Facebook, now officially known as Meta after a corporate name change, said it banned materials that facilitate or promote human smuggling and has dedicated teams to monitor and detect crisis-related materials. He added that the company was working with law enforcement agencies and non-governmental organizations to counter the influx of migration-related fake news.

Smuggling of people across international borders is illegal and advertisements, posts, sites or groups that offer, facilitate or coordinate this activity are not allowed on Facebook, the company said in a statement sent by email. We remove this content as soon as we hear about it.

But events in Belarus have exposed how, even after Facebook experienced a similar abuse of its services during the European migration crisis in 2015, the company still tries to keep banned materials off its platform, especially in non-English languages.

Facebook is not taking their responsibility seriously and as a direct result of this we see people desperate in the cold, in the mud, in the woods in Belarus, in a desperate situation, all because they believe in the misinformation given to them through Facebook. , said Jeroen Lenaers, a member of the European Parliament from the Netherlands, who is a leader on the legislative committee dealing with migration issues.

It is unclear what steps Facebook has taken to deal with misleading and potentially dangerous information.

A Kurdish-German influence widely known online as Karwan Rawanduzy is a well-known figure among potential immigrants in Europe, but his online videos and other reports often promote false stories, such as the claim that Poland would open the border its in early November.

Mr Rawanduzys’s live posts on a Facebook page called Kurdisch News had more than 100,000 followers before he was deactivated in November after the Kurdish-German influencer said a Polish politician had publicly accused him of helping spark the crisis. The site also contained videos sent by hungry and cold-blooded migrants stranded along the border.

Contacted by phone in Hamburg, Germany, Mr Rawanduzy said he was repeating information about pressure on Poland to open the border, which he said had been reported by the German media. He blamed smugglers and countries including Poland for the misery migrants face and that he was simply trying to help asylum seekers.

Mr Rawanduzy, 42, describes himself as an immigration activist and former refugee who fled Iraq in 2009, two years after a suicide attack in Erbil wounded him.

Mr Faraj is still furious that he followed the advice of Mr Rawanduzy, popularly known by his first name, Karwan, rushing from Minsk to the border. “Everyone knows him and everyone follows him,” he said.
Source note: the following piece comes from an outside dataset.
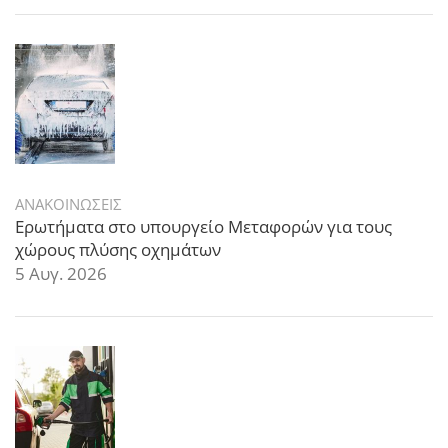
ΑΝΑΚΟΙΝΩΣΕΙΣ
Ερωτήματα στο υπουργείο Μεταφορών για τους
χώρους πλύσης οχημάτων
5 Αυγ. 2026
He added: Karwan deceived us all on Facebook.

Mr. Rawanduzy, who also owns a restaurant, said it is not up to me to feel bad or guilty about the people convinced by his posts. It is up to the Iraqi and Kurdish governments to feel bad about all the reasons why people want to flee.

Andrew Higgins reported by Bruzgi, Belarus, Adam Satariano from London and Jane Arraf from Erbil, Iraq. Reporting was contributed bySangar Khaleelfrom Erbil, Masha Froliak from New York and Christopher F. Schuetze from Berlin.